第64話 アイ、提案する

 お茶のお稽古を終えて片づけをしていたとき、依里子からこの話を聴いた貴禰は、うーん、難しいわね、と真面目な顔で言った。

「確かに意識して、そうしているとは限らないものね。100%お金目当てとも言えないし。人間の想いや行動は、もっと複雑だもの」

「ええ、そうです。最初はお金目当てでも、会話を通じて変わることもありますし、考えたくはないですがその逆もあります。でも、どう聞けば本当のことを言ってもらえるのか―」

「そうね。問題は、そこよね」


 そう、聞き方次第で、相手は心を閉ざしてしまう。このことを、依里子は実体験として知っている。

 子どものころ、泣き真似で同情を引いて暮らしていたこともあったけれど、でも、真似ばかりじゃなかった。心細くて、本当に泣きたいときもあった(実際、ちょっと泣いた。内緒だけど)。それを、どうせ芝居だろ? と言われたなら、強がって、『そうよ芝居よ、何が悪いの?』と言ったかもしれない。それは真実のごく一部だけれど、そうやってそのほかの真実を、隠してしまっただろう―。


        ***


 だが、そうしていくら考えても、依里子には妙案が浮かばなかった。自分よりよい知恵が出せそうなつかも、それは同じのようで。


「…ストレートに聞いてしまうとか? 当たって砕けろで」

 依里子が呟くと、乱暴すぎない? と、つかが言った。だが、じゃあどうすれば、と問うと、黙ってしまう。

「アイさんは、どう思う?」

 最新AI搭載でしょ? 最適解を導き出せるんじゃない? 依里子がそう水を向けると、アイは首を横に振り、私は行動パターンから解を導き出すだけです、人の心の深層はわかりません、と言った。
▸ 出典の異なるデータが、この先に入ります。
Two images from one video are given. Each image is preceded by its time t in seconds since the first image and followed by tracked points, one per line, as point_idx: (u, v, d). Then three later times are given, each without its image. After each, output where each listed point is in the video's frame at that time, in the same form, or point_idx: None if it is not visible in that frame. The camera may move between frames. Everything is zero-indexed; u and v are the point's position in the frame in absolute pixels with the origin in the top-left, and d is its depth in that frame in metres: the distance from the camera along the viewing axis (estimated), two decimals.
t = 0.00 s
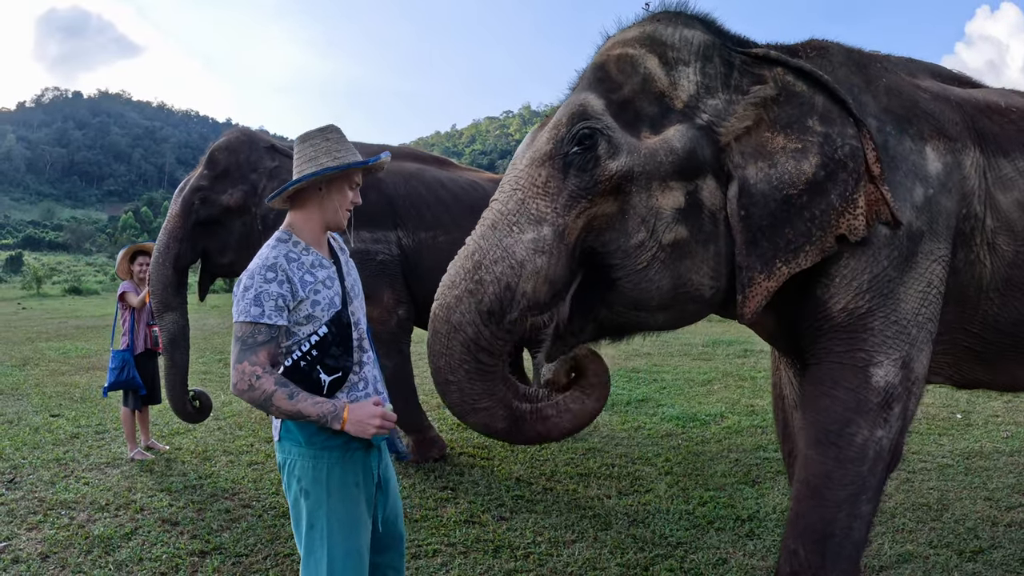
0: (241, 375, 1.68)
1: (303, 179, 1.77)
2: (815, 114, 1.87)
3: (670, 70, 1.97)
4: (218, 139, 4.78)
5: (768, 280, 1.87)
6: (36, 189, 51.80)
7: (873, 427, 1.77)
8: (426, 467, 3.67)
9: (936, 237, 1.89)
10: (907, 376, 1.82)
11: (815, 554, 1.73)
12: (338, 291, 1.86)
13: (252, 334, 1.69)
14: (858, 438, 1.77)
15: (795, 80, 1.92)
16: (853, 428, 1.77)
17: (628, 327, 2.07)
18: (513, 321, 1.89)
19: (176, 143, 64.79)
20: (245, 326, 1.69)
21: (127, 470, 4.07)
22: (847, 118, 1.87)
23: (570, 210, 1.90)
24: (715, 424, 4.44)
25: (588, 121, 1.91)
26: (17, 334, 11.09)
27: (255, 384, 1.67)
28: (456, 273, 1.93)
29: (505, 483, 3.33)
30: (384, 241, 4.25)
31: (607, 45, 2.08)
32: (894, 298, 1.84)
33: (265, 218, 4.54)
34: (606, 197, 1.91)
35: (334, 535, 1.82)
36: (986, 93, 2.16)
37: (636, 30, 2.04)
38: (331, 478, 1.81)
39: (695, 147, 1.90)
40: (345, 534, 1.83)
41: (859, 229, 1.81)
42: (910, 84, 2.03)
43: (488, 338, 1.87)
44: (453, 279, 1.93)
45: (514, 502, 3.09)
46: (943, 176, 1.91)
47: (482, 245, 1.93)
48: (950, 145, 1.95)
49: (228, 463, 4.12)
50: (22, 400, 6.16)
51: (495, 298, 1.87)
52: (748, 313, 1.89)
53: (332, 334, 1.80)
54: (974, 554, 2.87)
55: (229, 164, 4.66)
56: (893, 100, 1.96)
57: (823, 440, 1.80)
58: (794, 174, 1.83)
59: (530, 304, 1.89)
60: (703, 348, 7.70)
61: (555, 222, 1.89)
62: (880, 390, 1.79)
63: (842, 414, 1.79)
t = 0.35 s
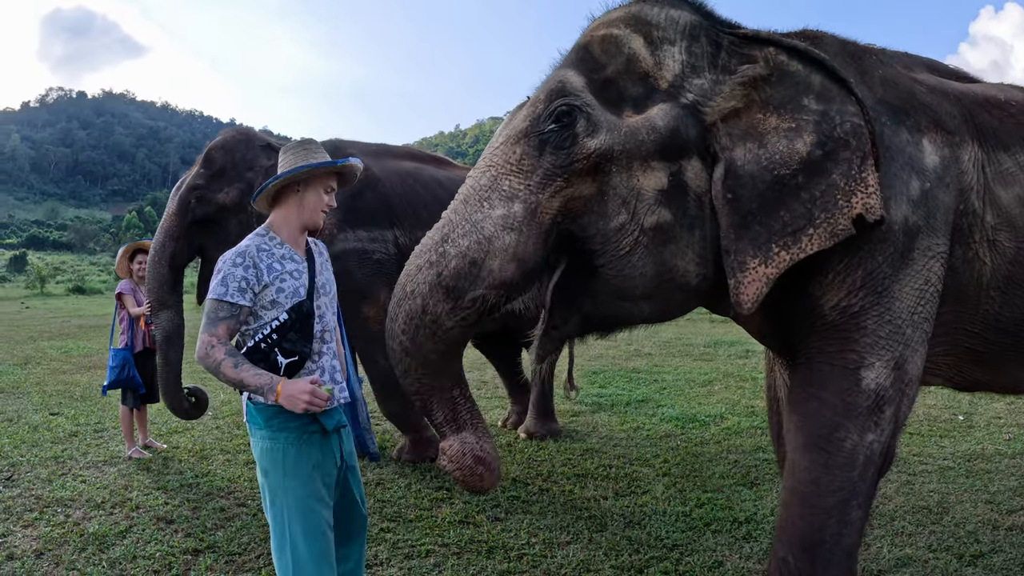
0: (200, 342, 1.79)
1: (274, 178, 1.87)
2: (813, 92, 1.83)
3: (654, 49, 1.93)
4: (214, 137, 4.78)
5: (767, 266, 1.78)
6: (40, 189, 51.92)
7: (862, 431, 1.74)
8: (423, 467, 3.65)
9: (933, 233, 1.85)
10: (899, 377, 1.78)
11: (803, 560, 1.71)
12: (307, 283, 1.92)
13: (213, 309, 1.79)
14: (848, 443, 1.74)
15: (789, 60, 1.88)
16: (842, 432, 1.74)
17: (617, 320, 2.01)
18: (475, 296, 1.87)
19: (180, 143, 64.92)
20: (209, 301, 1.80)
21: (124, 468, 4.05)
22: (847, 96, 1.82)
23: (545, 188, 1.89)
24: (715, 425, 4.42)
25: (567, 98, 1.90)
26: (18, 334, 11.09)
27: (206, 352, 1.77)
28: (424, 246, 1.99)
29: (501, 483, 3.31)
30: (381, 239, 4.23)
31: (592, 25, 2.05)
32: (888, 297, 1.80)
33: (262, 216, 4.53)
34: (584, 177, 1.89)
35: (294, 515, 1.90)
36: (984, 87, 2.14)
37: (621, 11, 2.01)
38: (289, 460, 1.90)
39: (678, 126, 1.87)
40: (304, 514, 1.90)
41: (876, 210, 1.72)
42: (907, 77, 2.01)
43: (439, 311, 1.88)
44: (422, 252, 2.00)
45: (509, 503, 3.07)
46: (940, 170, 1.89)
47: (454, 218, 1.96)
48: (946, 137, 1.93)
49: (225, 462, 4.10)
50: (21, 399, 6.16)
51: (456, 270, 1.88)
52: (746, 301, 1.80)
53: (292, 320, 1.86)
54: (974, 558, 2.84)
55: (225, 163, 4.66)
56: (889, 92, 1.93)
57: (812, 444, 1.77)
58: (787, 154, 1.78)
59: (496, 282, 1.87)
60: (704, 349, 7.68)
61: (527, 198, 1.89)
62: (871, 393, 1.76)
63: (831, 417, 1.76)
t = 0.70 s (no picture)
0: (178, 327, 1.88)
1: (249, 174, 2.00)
2: (814, 86, 1.79)
3: (652, 42, 1.87)
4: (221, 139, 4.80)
5: (758, 268, 1.75)
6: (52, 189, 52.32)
7: (860, 436, 1.73)
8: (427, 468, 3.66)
9: (934, 235, 1.84)
10: (897, 381, 1.77)
11: (799, 565, 1.70)
12: (287, 279, 2.04)
13: (194, 297, 1.89)
14: (846, 448, 1.73)
15: (789, 54, 1.83)
16: (840, 437, 1.73)
17: (609, 317, 1.91)
18: (451, 276, 1.80)
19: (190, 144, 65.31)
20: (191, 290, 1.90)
21: (130, 467, 4.08)
22: (849, 89, 1.78)
23: (533, 174, 1.81)
24: (721, 428, 4.41)
25: (559, 87, 1.83)
26: (30, 333, 11.17)
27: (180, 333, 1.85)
28: (409, 215, 1.93)
29: (505, 485, 3.32)
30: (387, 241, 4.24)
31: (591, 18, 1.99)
32: (887, 300, 1.79)
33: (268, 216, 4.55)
34: (576, 167, 1.80)
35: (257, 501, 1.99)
36: (988, 87, 2.13)
37: (618, 3, 1.95)
38: (260, 449, 2.01)
39: (673, 118, 1.80)
40: (269, 502, 2.00)
41: (874, 210, 1.68)
42: (909, 78, 2.00)
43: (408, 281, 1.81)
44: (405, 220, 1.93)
45: (513, 504, 3.07)
46: (941, 170, 1.88)
47: (441, 194, 1.90)
48: (948, 138, 1.93)
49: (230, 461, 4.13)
50: (31, 397, 6.21)
51: (436, 245, 1.81)
52: (733, 303, 1.77)
53: (273, 315, 1.99)
54: (979, 565, 2.83)
55: (232, 164, 4.68)
56: (890, 90, 1.92)
57: (809, 449, 1.76)
58: (784, 150, 1.74)
59: (476, 263, 1.80)
60: (713, 351, 7.66)
61: (514, 183, 1.81)
62: (868, 397, 1.75)
63: (829, 422, 1.75)
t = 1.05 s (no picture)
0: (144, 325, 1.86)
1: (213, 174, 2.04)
2: (824, 85, 1.77)
3: (662, 43, 1.87)
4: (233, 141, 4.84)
5: (768, 268, 1.74)
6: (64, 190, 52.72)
7: (869, 440, 1.72)
8: (436, 470, 3.67)
9: (942, 236, 1.83)
10: (907, 384, 1.76)
11: (808, 569, 1.69)
12: (256, 281, 2.06)
13: (162, 300, 1.88)
14: (854, 452, 1.72)
15: (799, 54, 1.82)
16: (848, 441, 1.72)
17: (614, 313, 1.93)
18: (456, 266, 1.85)
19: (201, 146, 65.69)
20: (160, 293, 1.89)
21: (140, 466, 4.12)
22: (860, 88, 1.76)
23: (541, 170, 1.83)
24: (731, 432, 4.41)
25: (568, 85, 1.83)
26: (42, 333, 11.26)
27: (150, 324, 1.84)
28: (420, 197, 1.96)
29: (514, 487, 3.33)
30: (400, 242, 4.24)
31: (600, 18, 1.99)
32: (896, 301, 1.78)
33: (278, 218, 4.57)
34: (584, 166, 1.81)
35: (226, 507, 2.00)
36: (997, 88, 2.12)
37: (630, 4, 1.94)
38: (229, 456, 2.02)
39: (683, 120, 1.80)
40: (238, 508, 2.01)
41: (886, 210, 1.66)
42: (917, 80, 2.00)
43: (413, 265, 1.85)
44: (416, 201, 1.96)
45: (523, 507, 3.08)
46: (949, 172, 1.88)
47: (451, 182, 1.93)
48: (956, 140, 1.92)
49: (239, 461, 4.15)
50: (43, 396, 6.27)
51: (444, 234, 1.85)
52: (743, 304, 1.77)
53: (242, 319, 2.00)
54: (990, 571, 2.82)
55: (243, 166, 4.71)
56: (898, 92, 1.92)
57: (816, 453, 1.75)
58: (792, 150, 1.73)
59: (481, 256, 1.84)
60: (722, 355, 7.66)
61: (522, 179, 1.83)
62: (877, 400, 1.74)
63: (837, 426, 1.75)
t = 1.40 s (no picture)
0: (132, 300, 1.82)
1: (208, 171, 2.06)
2: (844, 98, 1.77)
3: (687, 46, 1.85)
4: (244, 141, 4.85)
5: (786, 276, 1.74)
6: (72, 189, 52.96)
7: (889, 442, 1.71)
8: (448, 472, 3.67)
9: (960, 240, 1.83)
10: (926, 386, 1.75)
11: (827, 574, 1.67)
12: (252, 282, 2.07)
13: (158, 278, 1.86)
14: (873, 455, 1.71)
15: (820, 64, 1.82)
16: (867, 443, 1.71)
17: (621, 309, 1.92)
18: (477, 267, 1.79)
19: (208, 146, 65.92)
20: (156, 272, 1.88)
21: (150, 465, 4.13)
22: (879, 101, 1.77)
23: (565, 171, 1.78)
24: (742, 435, 4.40)
25: (594, 85, 1.79)
26: (51, 332, 11.31)
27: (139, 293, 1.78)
28: (441, 190, 1.88)
29: (527, 489, 3.33)
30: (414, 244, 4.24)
31: (624, 17, 1.96)
32: (915, 303, 1.77)
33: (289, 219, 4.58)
34: (607, 168, 1.78)
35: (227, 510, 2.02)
36: (1012, 92, 2.12)
37: (655, 4, 1.91)
38: (230, 459, 2.03)
39: (707, 124, 1.77)
40: (239, 512, 2.02)
41: (901, 222, 1.67)
42: (935, 83, 1.99)
43: (436, 261, 1.78)
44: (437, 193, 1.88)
45: (536, 509, 3.08)
46: (966, 176, 1.87)
47: (473, 178, 1.86)
48: (973, 144, 1.91)
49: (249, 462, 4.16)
50: (52, 394, 6.29)
51: (468, 232, 1.79)
52: (761, 311, 1.77)
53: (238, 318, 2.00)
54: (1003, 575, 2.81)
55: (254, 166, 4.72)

「そもそも、AIが最適解を最適解として出すことは、禁じられています」

「そうなの?」

「ええ、それに頼りすぎるから、と。そう決められて、もう数年が経ちますけど」

 つかの言葉に、依里子は少しムッとする。…普通に冷静に話しているだけなのに、なぜかもの言いがきつく感じるのよね、この人。まったく損なキャラだわ。そう思いながらつかを見ていると、アイが、あの、と再び口を開いた。

「ですが、提案はできます。よろしいでしょうか?」

「ぜひ!」

 乗り出すように言うと、アイの口角がまたきゅっと上がり、目が細くなった。

「セキュリティ強化を、提案するのはいかがでしょう」

「セキュリティ強化?」

「はい。こちらの施設は、地域に開かれた場にするためという名目で、受付で名前と来訪時間、来訪先を書いて身分証を見せれば、比較的容易に入れます」

「そうね、でも、ちゃんと身分証を確認しているし―」

 依里子が言いかけると、つかが、それを遮るように言った。

「でも、入居者の方との関係性は、自己申告のみの状態なのよね」

「そのとおりです。その関係性を客観的な書類で確認するようにすれば、自称“孫”のような方は、引っかかってくるはずです。そうした方については、お話を聞いて入館の是非を判断する決まりとすれば、事情をお聞きする機会が得られます」

「なるほど」

「問題は、それをあの所長にどうやって認めさせるか、だけど…」

 面倒そうなことはやらない、保身一辺倒の顔が脳裏に蘇ってそう言うと、

「それは、そう難しくないんじゃない? 責任問題匂わせれば」

 つかが言い、アイも、データをお見せし、このままでは何かあったときに責任問題になるとお伝えしてみます、と頷いて応じた。


        ***


 果たして、提案はあっさりと通った。

 親類を名乗る詐欺グループのメンバーが入居者の元に訪れ財産処分の委任状を書かせる事件が近年増加しています、とアイがデータを示し、こちらの施設でもセキュリティ強化が必要では、と提案した途端、所長は慌て出した。

「ああ、そうだね、確かにそれは問題だ! うちでもすぐに対策を打たないと!」 

 そして、何か対策を考えて、そう命じた。アイは、かしこまりました、AIは最適解を出すことは禁じられていますが、と、前置きしてから、『入居者との関係を証明する身分証の提示を、施設内立入時の必須要件とする』ことを提案し、即座にそれに乗った所長の決定で設備のセキュリティ基準が変更された。

 そうして、新しい身元確認規則が翌週からすぐに運用開始となり、依里子はアイに心から感心した。やっぱり、優秀!